MAVİ YEŞİL dergisi bugüne kadar özel sayı çıkardı mı?

 

Rutinin dışında birkaç sayı yaptık ancak onlara “özel sayı” demek yerine dosya konulu sayı diyebiliriz. Tevfik Fikret, Tanpınar, Sabahattin Eyüboğlu ve Esendal eksenli saylarımız bu kapsamda görülmelidir. Bunun, eksikliğimiz hanesine yazılması gerekir. Temmuz-Ağustos 2016 tarihli 100. sayımız bizim için “özel” bir sayıdır. Yüz sayfa olarak yayımlanan bu sayımızda, edebiyat yazıları yanında dergide adı geçmiş pek çok kişinin dergiyle ilgili görüşlerine de yer verilmiştir. 

 

Dergiler kültür sanatın lokomotif görevini üstlenmekte. MAVİ YEŞİL dergisinin bu amaçla yaptığı etkinlik ve çalışmalar var mıdır?

Gereksinim a: Listenin başından "0.200241, 0.017434, 0.378586]]" geçen satıra kadar (o satır dahil) olan satırları, her satır için bir dize içeren bir JSON listesi biçiminde yazın. Boş satırları ve resimleri yanıta katmayın.

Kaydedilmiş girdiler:
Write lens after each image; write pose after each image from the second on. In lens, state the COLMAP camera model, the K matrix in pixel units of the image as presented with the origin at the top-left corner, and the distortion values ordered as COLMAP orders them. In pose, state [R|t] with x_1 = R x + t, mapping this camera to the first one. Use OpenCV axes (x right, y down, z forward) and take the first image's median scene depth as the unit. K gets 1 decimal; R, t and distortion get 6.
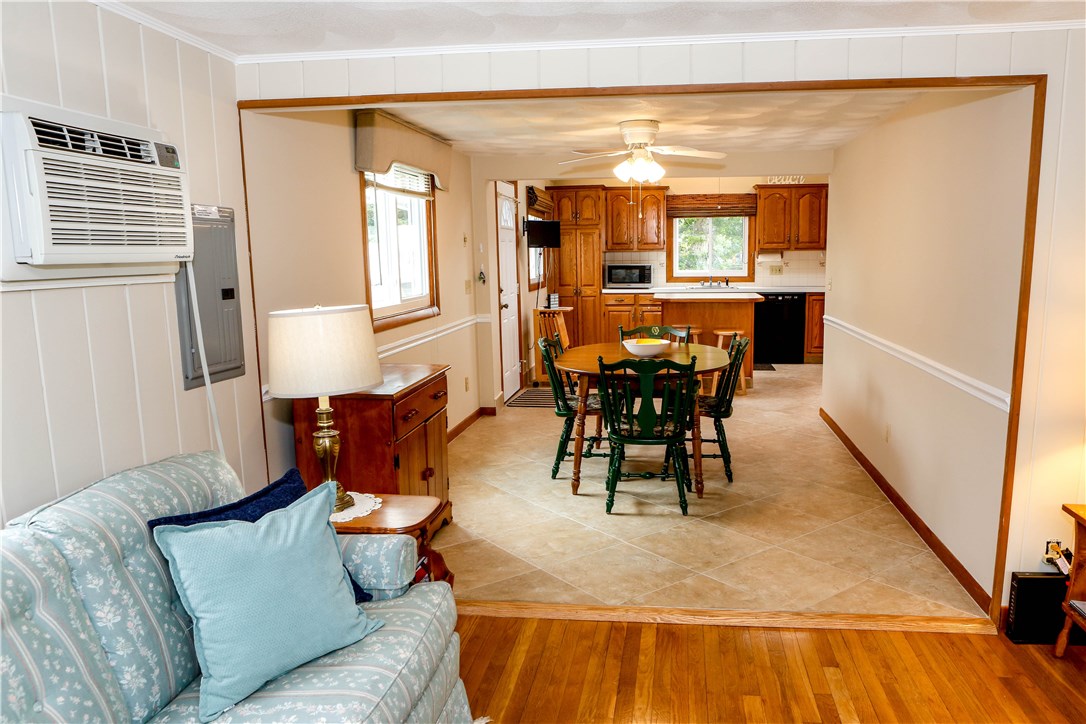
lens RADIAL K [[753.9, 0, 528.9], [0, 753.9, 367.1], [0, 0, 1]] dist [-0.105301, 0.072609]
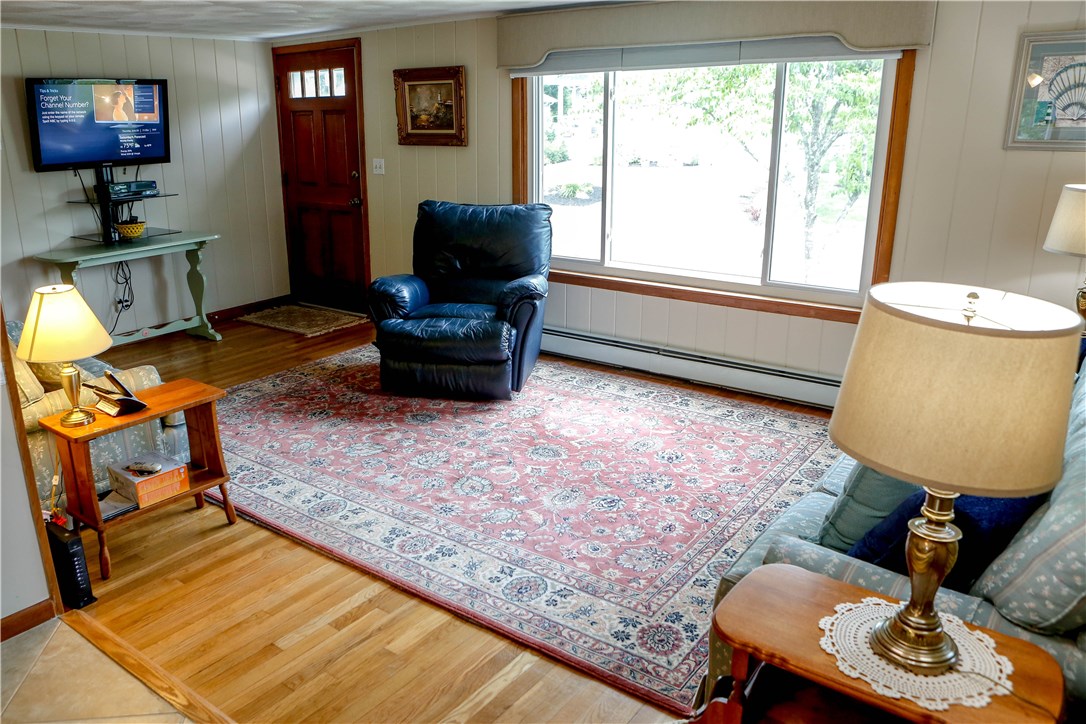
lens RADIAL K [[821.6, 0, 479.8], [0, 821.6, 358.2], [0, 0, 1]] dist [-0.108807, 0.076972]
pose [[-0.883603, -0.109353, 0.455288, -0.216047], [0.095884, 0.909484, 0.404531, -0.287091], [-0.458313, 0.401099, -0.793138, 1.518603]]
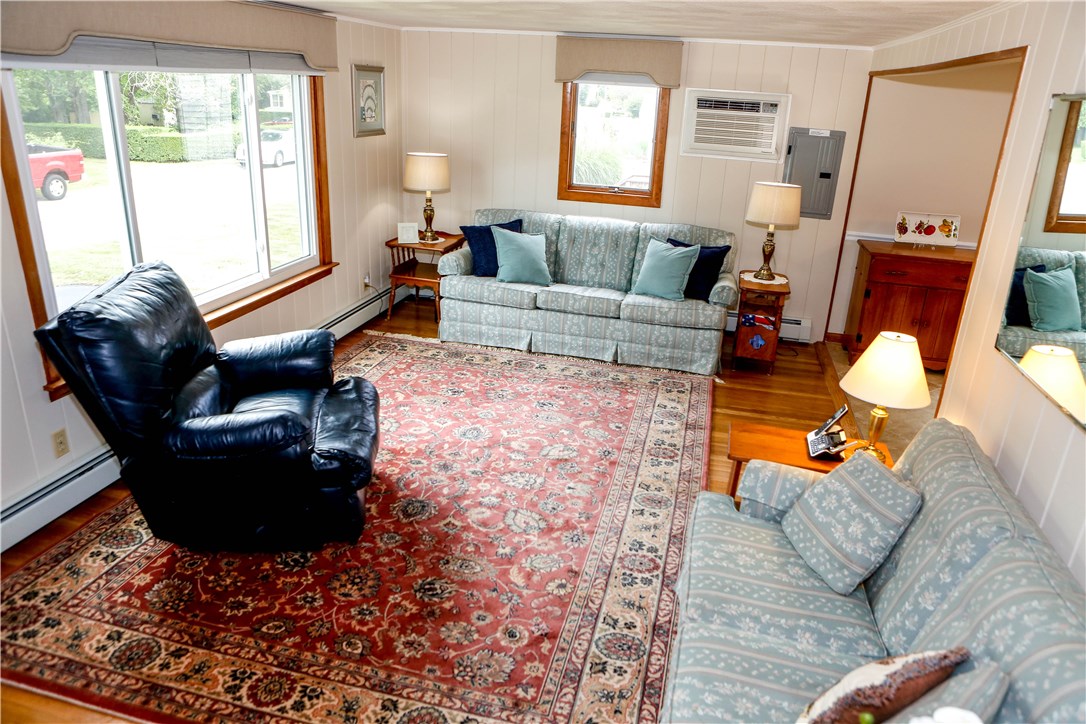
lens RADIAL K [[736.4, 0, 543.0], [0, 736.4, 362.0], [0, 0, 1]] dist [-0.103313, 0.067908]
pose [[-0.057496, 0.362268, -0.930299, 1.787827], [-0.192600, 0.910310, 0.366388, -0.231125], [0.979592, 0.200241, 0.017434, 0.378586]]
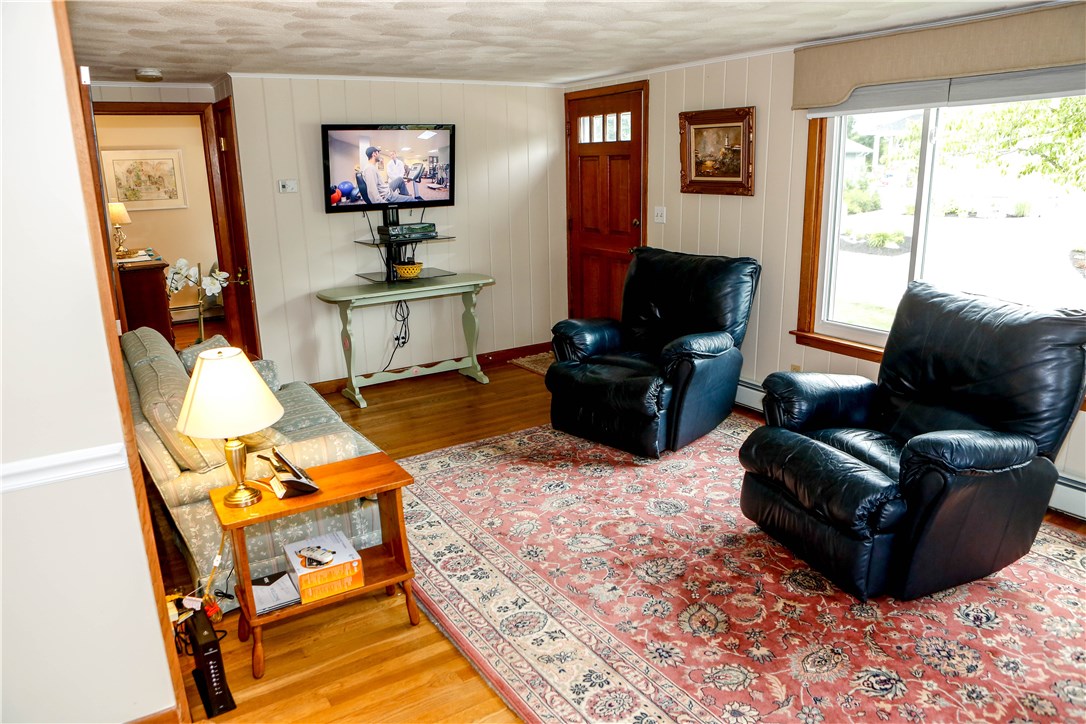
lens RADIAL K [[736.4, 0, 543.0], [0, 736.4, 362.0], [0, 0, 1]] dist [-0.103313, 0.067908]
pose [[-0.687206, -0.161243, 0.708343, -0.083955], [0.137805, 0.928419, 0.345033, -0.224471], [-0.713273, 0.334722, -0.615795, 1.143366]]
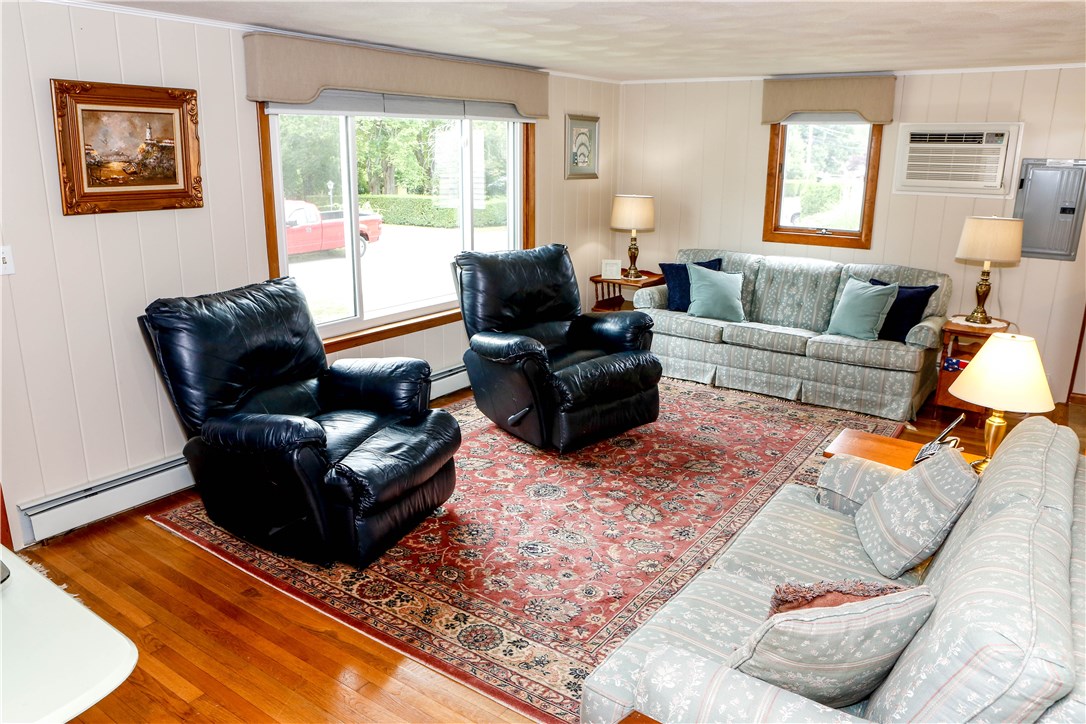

Gereksinim b:
Alıntı metne göre şu soruları yanıtlayın:
(i) Dosya konulu sayılar hangi isimler eksenli olarak anılıyor?
(ii) 100. sayı hangi tarihlidir?
(iii) 100. sayı kaç sayfa olarak yayımlanmıştır?

Nihai Yanıt a:
[
  "Write lens after each image; write pose after each image from the second on. In lens, state the COLMAP camera model, the K matrix in pixel units of the image as presented with the origin at the top-left corner, and the distortion values ordered as COLMAP orders them. In pose, state [R|t] with x_1 = R x + t, mapping this camera to the first one. Use OpenCV axes (x right, y down, z forward) and take the first image's median scene depth as the unit. K gets 1 decimal; R, t and distortion get 6.",
  "lens RADIAL K [[753.9, 0, 528.9], [0, 753.9, 367.1], [0, 0, 1]] dist [-0.105301, 0.072609]",
  "lens RADIAL K [[821.6, 0, 479.8], [0, 821.6, 358.2], [0, 0, 1]] dist [-0.108807, 0.076972]",
  "pose [[-0.883603, -0.109353, 0.455288, -0.216047], [0.095884, 0.909484, 0.404531, -0.287091], [-0.458313, 0.401099, -0.793138, 1.518603]]",
  "lens RADIAL K [[736.4, 0, 543.0], [0, 736.4, 362.0], [0, 0, 1]] dist [-0.103313, 0.067908]",
  "pose [[-0.057496, 0.362268, -0.930299, 1.787827], [-0.192600, 0.910310, 0.366388, -0.231125], [0.979592, 0.200241, 0.017434, 0.378586]]"
]

Nihai Yanıt b:
(i) Tevfik Fikret, Tanpınar, Sabahattin Eyüboğlu ve Esendal.
(ii) Temmuz-Ağustos 2016.
(iii) Yüz sayfa.